Perte de confiance et vieux réflexes

Le fait que la hausse de cotisation ait surtout visé les sociétés et non les membres individuels n’a, selon la NAV, rien changé à la rupture de confiance avec l’Ordre. L’organisation souligne que de nombreux architectes ont le sentiment que leur argent est absorbé par une structure lourde, sans solutions aux problèmes de fond.

Paulien Gekiere met aussi en lumière un autre point sensible : l’Ordre ne reflèterait pas la réalité du métier. « Nous avons la population d’architectes la plus jeune et la plus féminine d’Europe, mais cela ne se voit pas dans la composition des mandataires », dit-elle.
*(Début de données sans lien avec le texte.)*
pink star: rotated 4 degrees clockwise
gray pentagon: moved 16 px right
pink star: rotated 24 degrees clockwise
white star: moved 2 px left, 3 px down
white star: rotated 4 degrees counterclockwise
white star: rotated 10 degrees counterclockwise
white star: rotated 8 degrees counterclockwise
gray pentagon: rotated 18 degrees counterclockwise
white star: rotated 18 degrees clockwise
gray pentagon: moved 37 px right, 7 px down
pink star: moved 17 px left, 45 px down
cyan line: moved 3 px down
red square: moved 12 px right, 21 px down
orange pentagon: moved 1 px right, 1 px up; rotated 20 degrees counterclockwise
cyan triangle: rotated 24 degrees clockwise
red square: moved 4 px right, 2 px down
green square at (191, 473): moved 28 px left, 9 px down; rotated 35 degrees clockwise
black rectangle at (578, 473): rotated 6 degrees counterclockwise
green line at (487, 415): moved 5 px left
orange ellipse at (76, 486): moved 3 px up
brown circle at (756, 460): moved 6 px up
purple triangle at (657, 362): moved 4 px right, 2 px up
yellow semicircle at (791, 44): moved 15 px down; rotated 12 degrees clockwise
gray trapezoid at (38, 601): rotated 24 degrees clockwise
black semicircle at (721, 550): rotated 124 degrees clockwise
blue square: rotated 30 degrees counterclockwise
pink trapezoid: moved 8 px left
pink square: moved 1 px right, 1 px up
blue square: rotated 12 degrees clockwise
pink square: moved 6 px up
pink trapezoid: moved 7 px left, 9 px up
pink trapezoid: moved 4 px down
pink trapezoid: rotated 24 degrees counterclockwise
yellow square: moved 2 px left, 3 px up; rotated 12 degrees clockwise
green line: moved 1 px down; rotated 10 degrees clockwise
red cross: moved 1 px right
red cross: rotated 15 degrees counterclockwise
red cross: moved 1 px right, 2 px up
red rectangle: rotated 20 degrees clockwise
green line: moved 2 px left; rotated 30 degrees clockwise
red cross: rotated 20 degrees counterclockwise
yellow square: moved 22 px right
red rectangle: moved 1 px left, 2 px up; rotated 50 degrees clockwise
Selon BAU, cette absence de représentation freine toute tentative de réforme et isole davantage l’Ordre des réalités du terrain.

Entre espoir et implosion

Peut-il sortir quelque chose de constructif de ce chaos ? Rien n’est moins sûr. Depuis le départ du président et du vice-président, il n’y a même plus de Conseil flamand pour ouvrir le dialogue. Pour les critiques, ce n’est pas une phase transitoire, mais le symptôme d’une organisation qui a depuis longtemps abandonné ses missions essentielles et n’avance plus. « Ce n’est pas juste une mauvaise passe », a déclaré Paulien Gekiere. « Cela fait longtemps que l’on constate que l’organisation ne fonctionne plus » (De Morgen, 1er juillet 2025).

Pour Emile Van Opbroeck, qui conteste sa cotisation, le contraste est saisissant : « Le paiement est obligatoire, mais on ne reçoit rien en retour. » Enfin, même la NAV n’y croit plus. L’association professionnelle affirme sans détour que l’Ordre est désormais incapable de se réformer lui-même, et qu’une refonte en profondeur de sa mission et de sa structure est inévitable. En attendant cette réforme, il risque de continuer à négliger ses tâches fondamentales et à perdre le dernier reste de sa crédibilité.